Parents have only themselves to blame for classroom chaos

Boston Herald

Beverly Beckham

God help the teachers. I used to teach, a lifetime ago when kids actually had respect for adults. They learned this respect at home. "You do what your teacher tells you," parents said. If a teacher told you to stand in a corner all day, you did. And if your parents found out, they yelled at you, not at the teacher.

Now, of course, kids challenge everything. They know that teachers have no real authority, so they have little respect for them.

This makes teaching difficult.

My supervising teacher, the woman who taught me never to make a threat I couldn't carry out, has been teaching for more than 30 years. I pray for her daily. She has more kids in her classroom now than she did 30 years ago, and some of them are totally out of control. And they are only 9 and 10 years old!

It's the parents' fault, of course. Parents send their kids to school unmannered and undisciplined and expect teachers to control them, when they never have. An example: Last Monday I was sitting in a doctor's office in downtown suburbia. It was a cardiologist's office. Half the people there were elderly. Near the door a young man sat reading a magazine, while his son played hopscotch on the chairs.

The child was no more than 4, cute, adorable, but wild. One grandmotherly lady said, as politely as she could, "You're going to hurt yourself if you keep doing that."

######

- _Required action A_:
Answer these from the column on classroom discipline:
(i) For how long has the writer's supervising teacher been teaching?
(ii) What kind of doctor's office was the writer sitting in last Monday?
(iii) How old was the child playing on the chairs, at most?
- _Required action B_:
Using the column on classroom discipline, explain why children now have little respect for teachers and why the writer blames parents.
The data here is separate material, unconnected to the column above.

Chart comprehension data
######

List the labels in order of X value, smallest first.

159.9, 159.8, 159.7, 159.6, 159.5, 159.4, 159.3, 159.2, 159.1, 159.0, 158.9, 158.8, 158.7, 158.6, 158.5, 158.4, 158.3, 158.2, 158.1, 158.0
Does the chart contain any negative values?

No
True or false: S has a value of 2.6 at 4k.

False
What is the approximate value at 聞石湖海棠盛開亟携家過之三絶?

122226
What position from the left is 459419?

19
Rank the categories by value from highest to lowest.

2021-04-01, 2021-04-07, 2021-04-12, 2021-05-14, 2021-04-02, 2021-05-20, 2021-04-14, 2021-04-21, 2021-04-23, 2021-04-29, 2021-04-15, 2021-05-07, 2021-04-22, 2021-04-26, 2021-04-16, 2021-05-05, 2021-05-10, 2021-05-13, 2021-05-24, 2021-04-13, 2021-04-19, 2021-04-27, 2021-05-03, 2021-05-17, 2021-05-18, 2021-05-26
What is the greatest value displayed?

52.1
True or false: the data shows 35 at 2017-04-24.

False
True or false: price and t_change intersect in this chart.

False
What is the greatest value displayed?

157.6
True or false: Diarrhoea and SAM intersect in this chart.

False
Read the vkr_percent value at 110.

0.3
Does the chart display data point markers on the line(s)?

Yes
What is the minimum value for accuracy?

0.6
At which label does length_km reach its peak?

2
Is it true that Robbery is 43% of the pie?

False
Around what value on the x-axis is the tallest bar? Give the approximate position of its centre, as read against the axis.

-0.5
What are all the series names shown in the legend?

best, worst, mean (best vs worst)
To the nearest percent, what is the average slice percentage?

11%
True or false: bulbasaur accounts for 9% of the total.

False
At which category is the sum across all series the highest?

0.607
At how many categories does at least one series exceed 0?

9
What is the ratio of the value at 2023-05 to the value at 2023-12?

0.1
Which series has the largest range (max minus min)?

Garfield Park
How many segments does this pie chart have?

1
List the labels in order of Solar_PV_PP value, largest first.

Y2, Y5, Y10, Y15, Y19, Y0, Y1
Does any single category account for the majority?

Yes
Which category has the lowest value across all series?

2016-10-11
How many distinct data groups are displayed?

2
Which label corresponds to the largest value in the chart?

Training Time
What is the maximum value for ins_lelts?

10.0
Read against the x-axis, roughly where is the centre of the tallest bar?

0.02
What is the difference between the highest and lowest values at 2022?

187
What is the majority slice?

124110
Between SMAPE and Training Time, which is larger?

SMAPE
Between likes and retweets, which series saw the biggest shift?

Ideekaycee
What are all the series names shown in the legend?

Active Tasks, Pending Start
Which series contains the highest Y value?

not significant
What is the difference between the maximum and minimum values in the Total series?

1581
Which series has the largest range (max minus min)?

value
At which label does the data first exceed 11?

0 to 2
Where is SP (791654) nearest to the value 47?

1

######

- _Solution A_:
(i) More than 30 years.
(ii) A cardiologist's office.
(iii) No more than 4.

- _Solution B_:
Children know that teachers have no real authority, so they have little respect for them. The writer blames parents because they send their kids to school unmannered and undisciplined and expect teachers to control children they have never controlled themselves.